È una richiesta che sento formulare spesso.
Non che sia una novità: generazioni di studenti hanno sempre cercato piccoli trucchi o escamotage per aggirare la monotonia di alcune lezioni o semplicemente per trascorrere il tempo in modo più piacevole, ma questa specifica richiesta, legata al gioco-quiz digitale, porta con sé alcune questioni importanti che vale la pena analizzare.
Il trucco risulta evidente: proporre al docente di svolgere un quiz digitale per avere il permesso implicito di usare i cellulari in aula, dispositivo che normalmente sarebbe vietato (almeno nell’Istituto dove insegno). Ed è qui il primo punto critico: Kahoot diventa spesso un pretesto, non uno strumento reale di apprendimento.
Il secondo aspetto che vorrei evidenziare riguarda proprio la natura stessa di Kahoot.
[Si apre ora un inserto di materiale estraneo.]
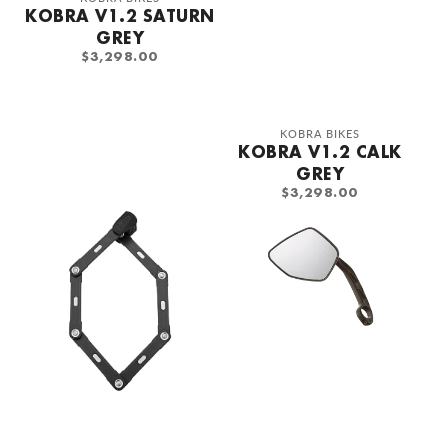
KOBRA V1.2 SATURN
GREY
REGULAR
$3,298.00
PRICE
Vendor:
KOBRA BIKES
KOBRA V1.2 CALK
GREY
REGULAR
$3,298.00
PRICE
Abus
Bush
Bordo
&amp;
Folding
Muller
Lock
Mirror
120cm
left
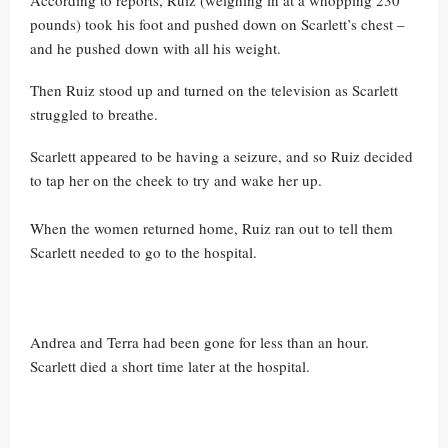
According to reports, Ruiz (weighing in at a whopping 230
pounds) took his foot and pushed down on Scarlett’s chest –
and he pushed down with all his weight.
Then Ruiz stood up and turned on the television as Scarlett
struggled to breathe.
Scarlett appeared to be having a seizure, and so Ruiz decided
to tap her on the cheek to try and wake her up.
When the women returned home, Ruiz ran out to tell them
Scarlett needed to go to the hospital.
Andrea and Terra had been gone for less than an hour.
Scarlett died a short time later at the hospital.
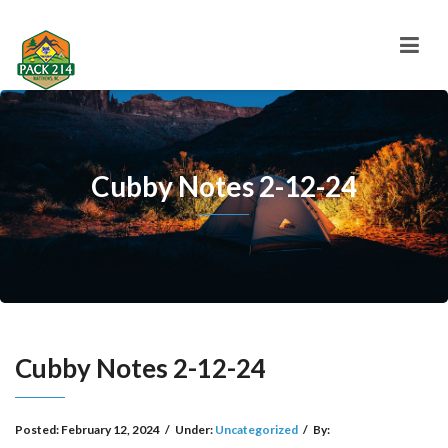
Cubby Notes 2-12-24
Cubby Notes 2-12-24
Posted:
February 12, 2024
/
Under:
Uncategorized
/
By:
Questo programma è certamente accattivante, colorato e vivace. Non c’è dubbio che i ragazzi lo trovino divertente. Eppure, se guardiamo da vicino il tipo di apprendimento che propone, emergono evidenti limiti e criticità. Kahoot infatti spinge inevitabilmente verso un approccio nozionistico e superficiale. L’obiettivo principale è rispondere velocemente e correttamente, preferibilmente prima degli altri, in modo da guadagnare punti e scalare la classifica. Ma è davvero questo il tipo di competenza che vogliamo sviluppare negli studenti?
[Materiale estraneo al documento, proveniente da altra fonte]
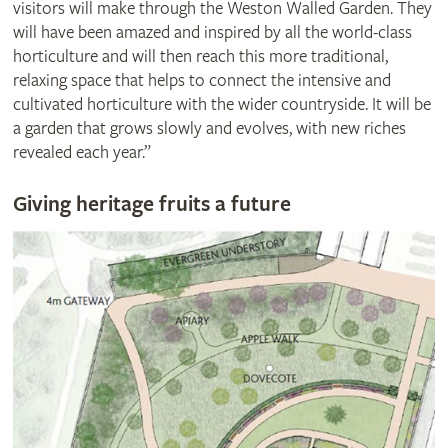
visitors will make through the Weston Walled Garden. They
will have been amazed and inspired by all the world-class
horticulture and will then reach this more traditional,
relaxing space that helps to connect the intensive and
cultivated horticulture with the wider countryside. It will be
a garden that grows slowly and evolves, with new riches
revealed each year.”
Giving heritage fruits a future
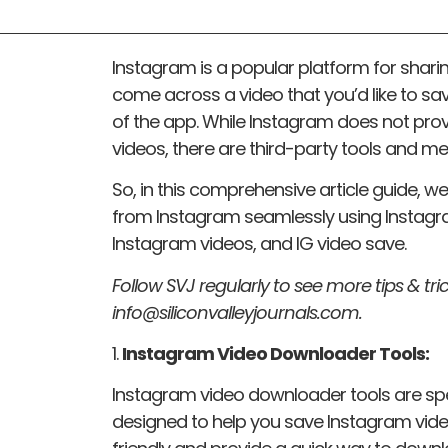
Instagram is a popular platform for shar
come across a video that you’d like to save
of the app. While Instagram does not prov
videos, there are third-party tools and m
So, in this comprehensive article guide, 
from Instagram seamlessly using Instag
Instagram videos, and IG video save.
Follow SVJ regularly to see more tips & tric
info@siliconvalleyjournals.com.
1.
Instagram Video Downloader Tools:
Instagram video downloader tools are spe
designed to help you save Instagram video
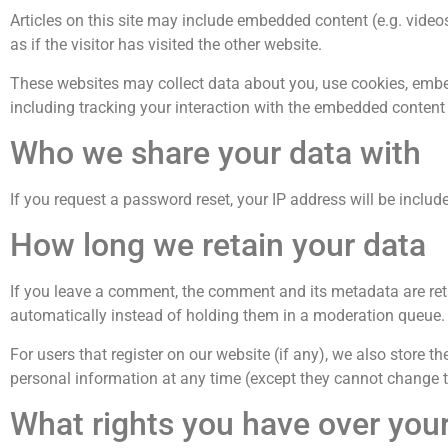
Articles on this site may include embedded content (e.g. vide
as if the visitor has visited the other website.
These websites may collect data about you, use cookies, embed
including tracking your interaction with the embedded content 
Who we share your data with
If you request a password reset, your IP address will be include
How long we retain your data
If you leave a comment, the comment and its metadata are ret
automatically instead of holding them in a moderation queue.
For users that register on our website (if any), we also store the
personal information at any time (except they cannot change t
What rights you have over you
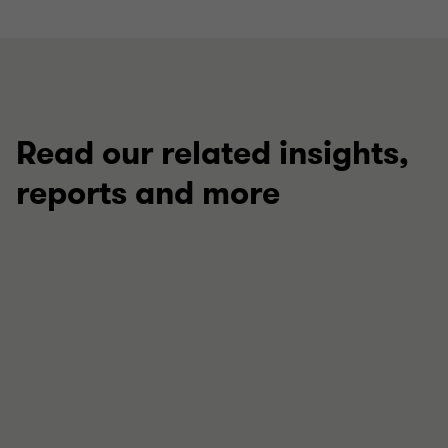
Read our related insights,
reports and more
Questa modalità basata sulla velocità e sulla competizione penalizza fortemente la riflessione. Non lascia spazio al ragionamento critico, alla discussione, all’analisi approfondita degli argomenti trattati.
Ogni domanda si riduce a quattro risposte preconfezionate, una giusta e tre sbagliate, e la rapidità di risposta diventa il criterio principale di successo. In questo modo, lo studente che ha bisogno di un momento per pensare, per capire bene la domanda, o magari per ricordare un concetto più complesso, viene subito messo ai margini.
Dunque, sebbene Kahoot venga spesso presentato come uno strumento innovativo per fare didattica digitale, in realtà rischia di impoverire l’esperienza formativa degli studenti con evidenti e palesi riflessi sulla vita fuori dalla scuola.
Certo, una volta ogni tanto potrebbe anche essere utilizzato, ma è importante che i ragazzi capiscano che si tratta solo di un gioco, come del resto dichiarano gli stessi autori del software nella schermata di accesso.
C’è un altro punto che mi preme sottolineare. Questa tipologia di attività digitale, per quanto accattivante, tende a favorire un tipo di attenzione superficiale, molto simile a quella che gli studenti sperimentano quotidianamente sui social media: rapida, intermittente e distratta. Così facendo, anziché aiutare i ragazzi a gestire e ad approfondire contenuti complessi, rischiamo di abituarli a modalità comunicative superficiali, rapide e poco articolate, abituandoli alla passività del clic veloce piuttosto che all’impegno della riflessione attenta.
La scuola dovrebbe essere il luogo in cui si educa alla complessità, dove si incoraggia il pensiero critico e si insegna a ragionare, a discutere e a dialogare. Non è una questione di rifiuto della tecnologia: al contrario, strumenti didattici digitali validi e realmente innovativi esistono e possono contribuire a migliorare il processo di apprendimento, a patto che vengano usati in modo consapevole, mirato e critico.
In conclusione, quando gli studenti propongono Prof, facciamo un Kahoot? non stanno chiedendo di ripassare, né di approfondire un argomento, né di giocare… Stanno cercando una via di fuga da un tipo di didattica che spesso percepiscono come noiosa o impegnativa… o – peggio ancora – chiedono semplicemente l’autorizzazione ad usare lo smartphone per fare tutt’altro.